• **Directive**
Can you copy out, word for word, every line below from the one containing "To pursue a" down to the one containing "faster path into", including both of those lines?

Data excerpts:

....

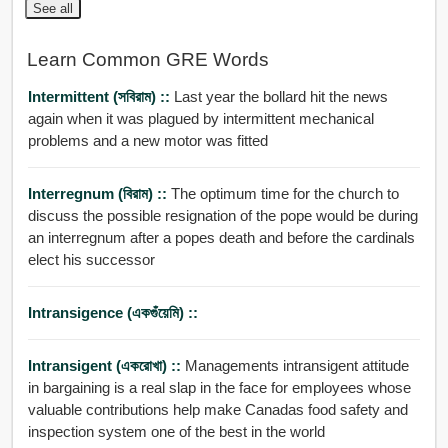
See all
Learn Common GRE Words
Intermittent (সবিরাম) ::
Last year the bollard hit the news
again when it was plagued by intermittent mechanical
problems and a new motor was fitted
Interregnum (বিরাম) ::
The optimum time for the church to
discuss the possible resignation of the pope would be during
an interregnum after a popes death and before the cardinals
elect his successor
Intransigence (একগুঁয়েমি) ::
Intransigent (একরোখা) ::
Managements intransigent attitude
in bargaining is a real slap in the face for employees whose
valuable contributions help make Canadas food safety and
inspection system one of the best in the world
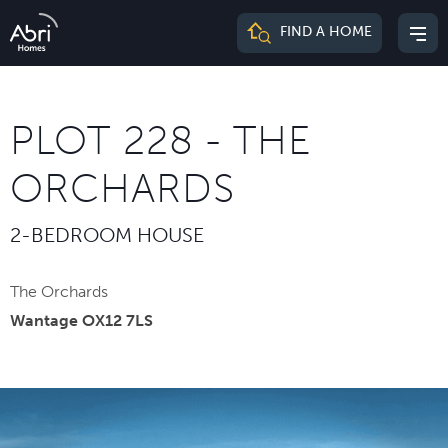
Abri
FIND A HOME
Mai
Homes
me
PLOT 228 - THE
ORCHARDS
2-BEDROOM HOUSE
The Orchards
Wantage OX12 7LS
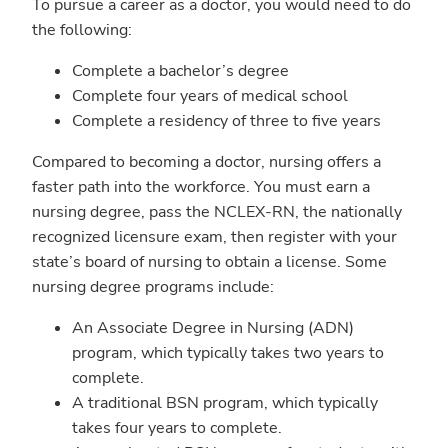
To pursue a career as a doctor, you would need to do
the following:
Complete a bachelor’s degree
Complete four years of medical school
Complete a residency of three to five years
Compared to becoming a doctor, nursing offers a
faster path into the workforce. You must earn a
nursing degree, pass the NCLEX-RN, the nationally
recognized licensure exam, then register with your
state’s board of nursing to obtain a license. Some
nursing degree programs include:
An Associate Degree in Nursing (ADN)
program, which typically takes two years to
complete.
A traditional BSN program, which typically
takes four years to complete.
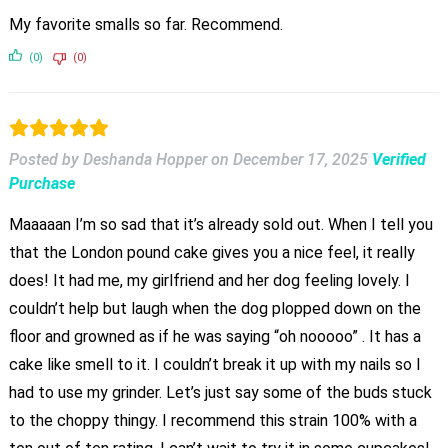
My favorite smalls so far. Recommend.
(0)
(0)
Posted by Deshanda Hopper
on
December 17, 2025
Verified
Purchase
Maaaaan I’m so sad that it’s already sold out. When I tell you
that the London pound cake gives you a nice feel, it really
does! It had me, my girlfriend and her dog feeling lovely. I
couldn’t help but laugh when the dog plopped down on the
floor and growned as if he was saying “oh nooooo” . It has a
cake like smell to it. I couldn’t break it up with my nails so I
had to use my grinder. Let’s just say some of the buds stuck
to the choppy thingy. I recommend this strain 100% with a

....

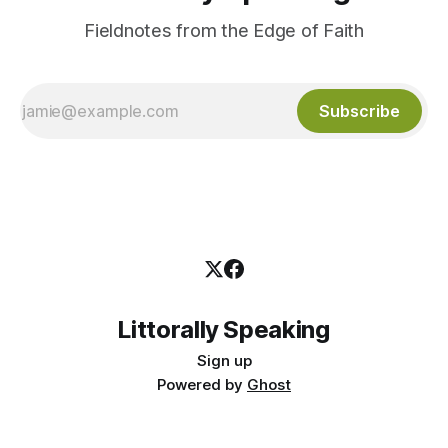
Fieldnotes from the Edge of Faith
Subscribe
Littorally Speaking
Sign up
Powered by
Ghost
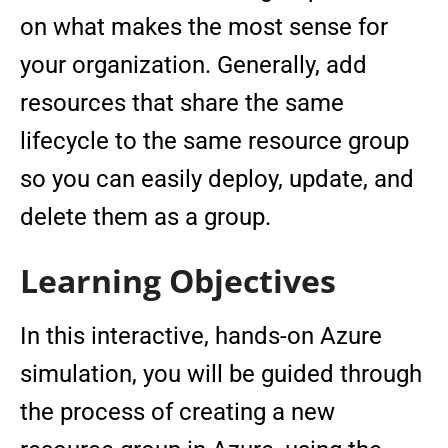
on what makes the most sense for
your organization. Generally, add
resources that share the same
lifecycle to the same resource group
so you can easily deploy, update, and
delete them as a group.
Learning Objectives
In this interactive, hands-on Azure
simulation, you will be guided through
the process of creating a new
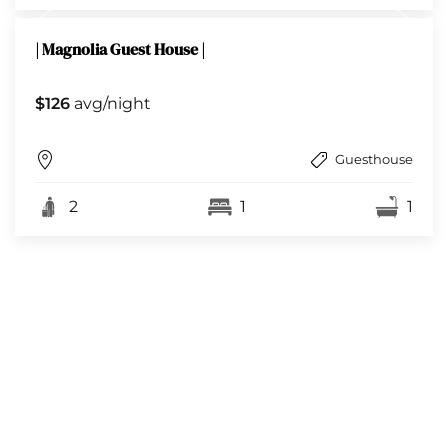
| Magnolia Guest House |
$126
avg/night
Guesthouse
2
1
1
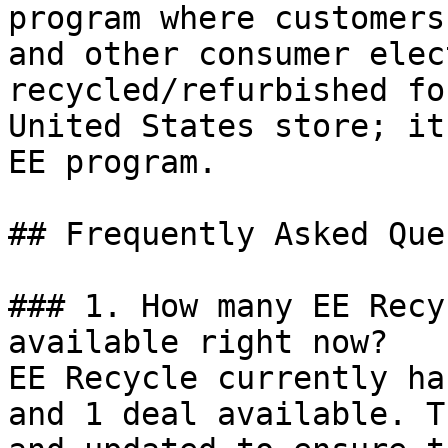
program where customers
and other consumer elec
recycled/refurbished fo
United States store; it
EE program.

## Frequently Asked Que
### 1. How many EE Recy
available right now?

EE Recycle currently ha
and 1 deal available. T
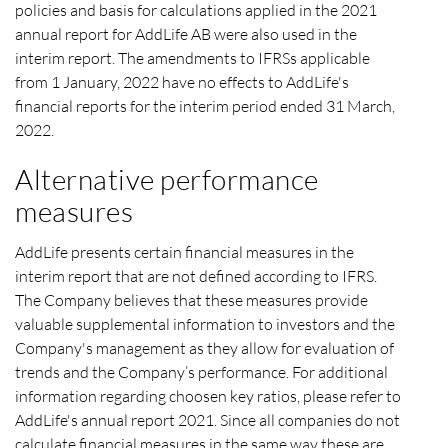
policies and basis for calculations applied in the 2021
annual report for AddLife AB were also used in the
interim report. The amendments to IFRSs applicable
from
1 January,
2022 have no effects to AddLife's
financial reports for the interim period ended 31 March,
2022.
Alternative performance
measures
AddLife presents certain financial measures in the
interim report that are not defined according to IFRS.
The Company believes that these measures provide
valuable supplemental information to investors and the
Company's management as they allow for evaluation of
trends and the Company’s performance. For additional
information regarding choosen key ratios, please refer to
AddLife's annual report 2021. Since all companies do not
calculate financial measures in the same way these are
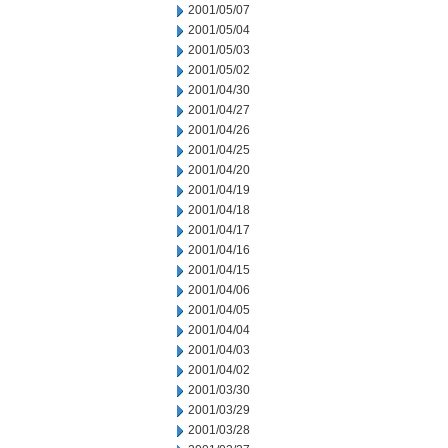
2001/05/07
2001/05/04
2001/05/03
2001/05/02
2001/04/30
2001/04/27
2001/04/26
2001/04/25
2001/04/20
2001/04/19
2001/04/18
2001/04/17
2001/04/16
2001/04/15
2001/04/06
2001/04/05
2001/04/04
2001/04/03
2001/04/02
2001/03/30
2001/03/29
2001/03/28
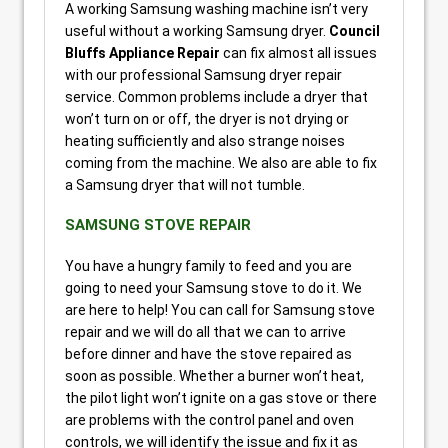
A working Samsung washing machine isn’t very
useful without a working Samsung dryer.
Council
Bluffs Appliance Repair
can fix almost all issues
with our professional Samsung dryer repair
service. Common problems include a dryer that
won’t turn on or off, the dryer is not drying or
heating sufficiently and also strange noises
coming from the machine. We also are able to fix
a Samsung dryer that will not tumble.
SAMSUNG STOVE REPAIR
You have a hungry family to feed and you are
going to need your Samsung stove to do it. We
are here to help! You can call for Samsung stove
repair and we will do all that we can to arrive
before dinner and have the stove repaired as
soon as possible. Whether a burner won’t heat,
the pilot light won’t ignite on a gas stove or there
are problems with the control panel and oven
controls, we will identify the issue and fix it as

....

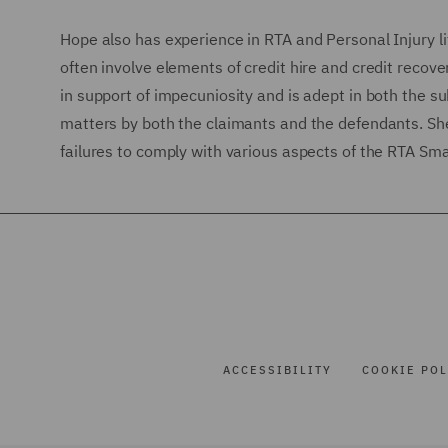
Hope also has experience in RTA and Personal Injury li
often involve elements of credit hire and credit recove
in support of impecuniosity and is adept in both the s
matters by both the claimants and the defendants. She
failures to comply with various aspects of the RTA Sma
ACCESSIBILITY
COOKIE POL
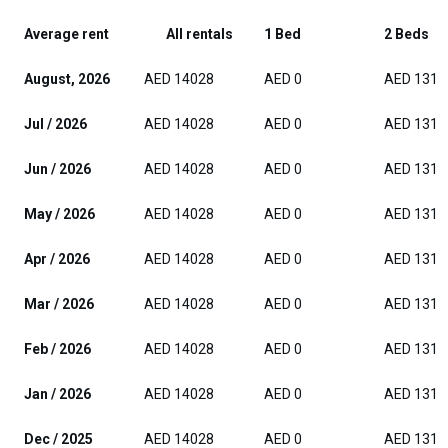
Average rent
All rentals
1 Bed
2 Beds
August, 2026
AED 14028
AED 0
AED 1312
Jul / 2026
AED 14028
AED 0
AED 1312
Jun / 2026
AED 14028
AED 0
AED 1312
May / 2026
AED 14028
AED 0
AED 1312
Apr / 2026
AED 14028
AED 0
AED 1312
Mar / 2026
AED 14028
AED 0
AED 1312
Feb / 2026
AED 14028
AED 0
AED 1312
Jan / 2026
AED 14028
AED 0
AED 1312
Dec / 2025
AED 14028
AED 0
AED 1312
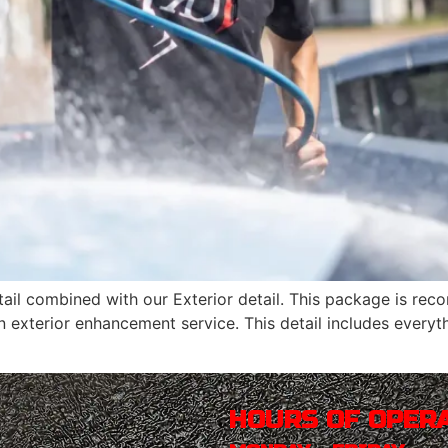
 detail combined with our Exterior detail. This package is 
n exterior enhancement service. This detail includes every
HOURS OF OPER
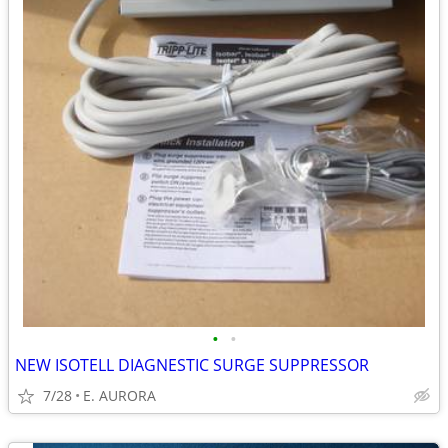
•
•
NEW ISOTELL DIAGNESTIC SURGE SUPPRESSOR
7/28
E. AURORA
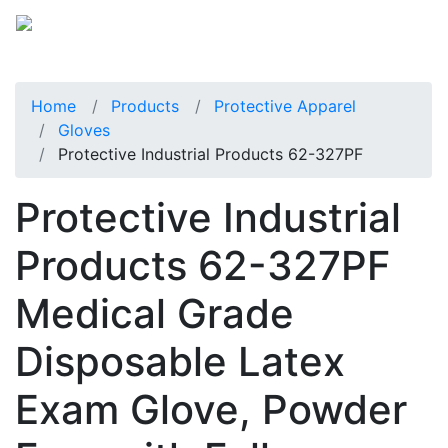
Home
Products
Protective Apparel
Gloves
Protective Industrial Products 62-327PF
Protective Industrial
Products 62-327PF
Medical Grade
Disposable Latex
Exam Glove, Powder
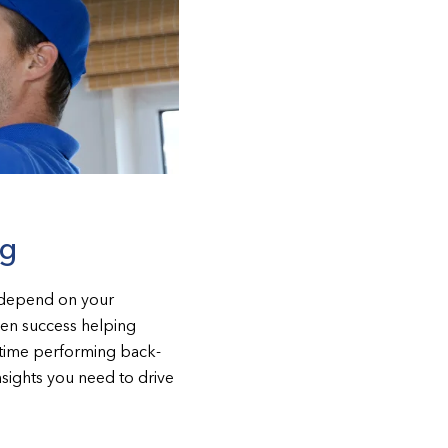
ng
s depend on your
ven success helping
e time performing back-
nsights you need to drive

....

• **Solved exercise**
To pursue a career as a doctor, you would need to do
the following:
Complete a bachelor’s degree
Complete four years of medical school
Complete a residency of three to five years
Compared to becoming a doctor, nursing offers a
faster path into the workforce. You must earn a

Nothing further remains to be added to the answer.